加えて、急激な人口増加で土砂災害警戒区域の設定が全く追いついていない状況も見てとれる。例えば、関東大震災で700人余が犠牲になったとされる横須賀市から一歩横浜市に入った途端、県による土砂災害警戒区域設定は激減する。
経緯を知る識者によると、国と東京都は2013年までに首都直下地震対策の想定をまとめるに当たって、東京オリンピック(2013年9月に2020年開催が決定し、1年延期)や経済への影響を念頭に、災害想定を最大マグニチュード7.3と、阪神・淡路と同レベルに落としたという。
国の想定死者は約2万3000人。
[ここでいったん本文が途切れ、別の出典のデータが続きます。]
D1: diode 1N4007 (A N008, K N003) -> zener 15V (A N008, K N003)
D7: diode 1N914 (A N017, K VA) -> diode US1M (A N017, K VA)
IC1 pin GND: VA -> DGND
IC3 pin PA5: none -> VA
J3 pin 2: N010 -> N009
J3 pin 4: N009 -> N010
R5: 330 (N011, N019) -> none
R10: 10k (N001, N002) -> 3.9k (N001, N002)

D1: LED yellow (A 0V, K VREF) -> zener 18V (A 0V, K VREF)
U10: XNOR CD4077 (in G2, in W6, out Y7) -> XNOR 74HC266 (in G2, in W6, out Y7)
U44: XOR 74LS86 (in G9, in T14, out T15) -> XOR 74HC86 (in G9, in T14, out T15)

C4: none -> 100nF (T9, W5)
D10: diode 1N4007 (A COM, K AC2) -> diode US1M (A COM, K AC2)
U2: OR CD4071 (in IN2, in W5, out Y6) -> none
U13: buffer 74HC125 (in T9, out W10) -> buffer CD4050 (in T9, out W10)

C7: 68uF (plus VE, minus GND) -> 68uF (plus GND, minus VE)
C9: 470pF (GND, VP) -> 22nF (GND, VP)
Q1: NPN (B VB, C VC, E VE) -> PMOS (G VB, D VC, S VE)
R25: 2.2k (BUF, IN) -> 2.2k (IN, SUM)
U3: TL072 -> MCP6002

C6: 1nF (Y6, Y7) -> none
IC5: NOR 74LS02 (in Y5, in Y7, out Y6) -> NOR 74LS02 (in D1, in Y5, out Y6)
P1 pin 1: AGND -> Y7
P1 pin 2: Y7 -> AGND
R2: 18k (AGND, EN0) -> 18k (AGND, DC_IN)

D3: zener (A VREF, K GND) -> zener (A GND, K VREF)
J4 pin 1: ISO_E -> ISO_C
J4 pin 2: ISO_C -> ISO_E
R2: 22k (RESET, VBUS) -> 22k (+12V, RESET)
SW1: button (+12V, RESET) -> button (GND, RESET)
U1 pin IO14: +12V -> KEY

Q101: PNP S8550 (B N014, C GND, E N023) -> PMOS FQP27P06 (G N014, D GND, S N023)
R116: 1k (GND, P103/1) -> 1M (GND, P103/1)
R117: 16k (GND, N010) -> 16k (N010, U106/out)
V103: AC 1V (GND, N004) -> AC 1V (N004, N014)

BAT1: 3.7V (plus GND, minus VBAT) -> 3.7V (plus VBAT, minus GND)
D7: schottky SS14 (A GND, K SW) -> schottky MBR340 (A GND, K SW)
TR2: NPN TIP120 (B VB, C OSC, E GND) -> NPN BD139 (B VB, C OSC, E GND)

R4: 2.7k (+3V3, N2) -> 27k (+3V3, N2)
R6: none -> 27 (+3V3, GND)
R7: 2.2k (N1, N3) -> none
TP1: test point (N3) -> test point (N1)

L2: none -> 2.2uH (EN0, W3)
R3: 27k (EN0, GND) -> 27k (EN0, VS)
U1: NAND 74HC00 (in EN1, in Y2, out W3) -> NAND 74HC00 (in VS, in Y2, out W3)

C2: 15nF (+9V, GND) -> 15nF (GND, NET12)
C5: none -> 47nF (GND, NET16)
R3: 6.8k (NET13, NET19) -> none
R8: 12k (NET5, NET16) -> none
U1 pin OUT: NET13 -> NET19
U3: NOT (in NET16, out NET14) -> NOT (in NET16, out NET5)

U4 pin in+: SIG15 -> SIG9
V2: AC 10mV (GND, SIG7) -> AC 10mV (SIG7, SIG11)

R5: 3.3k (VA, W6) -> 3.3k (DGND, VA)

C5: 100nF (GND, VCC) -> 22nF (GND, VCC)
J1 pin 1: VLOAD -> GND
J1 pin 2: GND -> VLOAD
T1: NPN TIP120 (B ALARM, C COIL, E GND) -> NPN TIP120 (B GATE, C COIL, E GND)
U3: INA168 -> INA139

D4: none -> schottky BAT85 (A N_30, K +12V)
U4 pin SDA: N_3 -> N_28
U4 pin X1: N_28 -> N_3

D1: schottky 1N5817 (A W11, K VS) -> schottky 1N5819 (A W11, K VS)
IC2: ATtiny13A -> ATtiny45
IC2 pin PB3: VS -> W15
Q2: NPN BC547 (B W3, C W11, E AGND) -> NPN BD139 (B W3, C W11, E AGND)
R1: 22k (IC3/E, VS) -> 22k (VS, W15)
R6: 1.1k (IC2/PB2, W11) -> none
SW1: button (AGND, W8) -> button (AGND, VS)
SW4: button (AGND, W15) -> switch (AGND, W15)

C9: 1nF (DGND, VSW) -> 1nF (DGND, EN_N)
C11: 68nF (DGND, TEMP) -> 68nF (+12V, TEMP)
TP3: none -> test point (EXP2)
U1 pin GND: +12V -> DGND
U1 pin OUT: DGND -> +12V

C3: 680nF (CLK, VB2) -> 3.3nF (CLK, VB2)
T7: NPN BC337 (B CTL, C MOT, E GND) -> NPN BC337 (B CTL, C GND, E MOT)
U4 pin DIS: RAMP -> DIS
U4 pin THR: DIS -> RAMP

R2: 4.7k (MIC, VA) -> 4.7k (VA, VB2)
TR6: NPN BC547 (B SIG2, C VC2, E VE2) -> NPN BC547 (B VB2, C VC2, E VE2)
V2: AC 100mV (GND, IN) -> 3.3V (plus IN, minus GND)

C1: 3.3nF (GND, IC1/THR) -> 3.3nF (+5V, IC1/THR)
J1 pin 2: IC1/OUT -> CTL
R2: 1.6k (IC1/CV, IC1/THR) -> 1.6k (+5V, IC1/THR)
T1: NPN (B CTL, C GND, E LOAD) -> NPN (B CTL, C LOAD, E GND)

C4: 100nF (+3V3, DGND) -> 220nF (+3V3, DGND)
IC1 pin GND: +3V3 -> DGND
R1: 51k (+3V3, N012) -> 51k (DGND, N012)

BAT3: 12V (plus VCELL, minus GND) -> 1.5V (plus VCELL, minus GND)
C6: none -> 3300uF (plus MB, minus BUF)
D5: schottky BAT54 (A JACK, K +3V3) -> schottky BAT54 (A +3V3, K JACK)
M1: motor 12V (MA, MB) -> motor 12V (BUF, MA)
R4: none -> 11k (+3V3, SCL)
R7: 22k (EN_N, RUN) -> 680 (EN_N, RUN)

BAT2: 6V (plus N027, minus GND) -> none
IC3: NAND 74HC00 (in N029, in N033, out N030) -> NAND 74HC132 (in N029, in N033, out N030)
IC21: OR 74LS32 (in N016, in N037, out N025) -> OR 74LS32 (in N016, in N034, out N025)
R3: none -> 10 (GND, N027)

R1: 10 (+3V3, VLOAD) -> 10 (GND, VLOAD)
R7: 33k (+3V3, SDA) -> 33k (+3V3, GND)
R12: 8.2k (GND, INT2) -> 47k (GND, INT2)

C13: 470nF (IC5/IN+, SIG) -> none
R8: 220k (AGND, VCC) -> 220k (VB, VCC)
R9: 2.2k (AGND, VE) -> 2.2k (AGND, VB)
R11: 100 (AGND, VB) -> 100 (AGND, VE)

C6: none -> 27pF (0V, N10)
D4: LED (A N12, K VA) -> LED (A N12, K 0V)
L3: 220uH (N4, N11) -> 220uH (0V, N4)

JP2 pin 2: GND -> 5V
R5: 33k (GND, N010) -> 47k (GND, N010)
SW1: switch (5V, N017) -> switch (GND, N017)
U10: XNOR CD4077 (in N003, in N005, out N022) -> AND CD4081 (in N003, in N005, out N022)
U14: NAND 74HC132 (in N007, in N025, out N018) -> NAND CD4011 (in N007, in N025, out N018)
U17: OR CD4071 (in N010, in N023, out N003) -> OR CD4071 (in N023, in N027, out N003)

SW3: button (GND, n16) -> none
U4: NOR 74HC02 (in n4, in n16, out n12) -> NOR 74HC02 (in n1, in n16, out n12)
東京都は約6148人として対応を進めているが、能登半島地震で国や県の対応が後手に回った状況をみれば、中央省庁や都の部局が交錯し、ただでさえ人々が住んでいる自治体と働いている自治体が異なる首都圏で、観光客ら流動人口も加わることを念頭に置けば、地震発生による混乱は計り知れない。
空港も新幹線も激しい揺れを経験していない
複数の専門家は「関東大震災の時には地下鉄も首都高速も羽田空港も新幹線も高層マンションもなかった。それらは関東大震災と同様の激しい揺れを経験していない。設計上大丈夫だと言っているが、そんなことは経験してみないと分からない」と不安を隠さない。
ある被災自治体トップは東日本大震災後、取材にこう答えた。
「事前にあんな大規模津波が起こると研究者は言わなかった。そんな研究者を私は信用しない」
平成以降、私たちは多くの地震を経験してきた。関東大震災後、1000年余り前の貞観地震(869年)の記録が注目されたことがある。私たちはあらためて過去の経験・教訓を踏まえて歴史に虚心坦懐に学びつつ、人為を超える自然のすさまじさに思いを馳せ、自分のこととして捉え直して次なる災害に備えるべきではないか。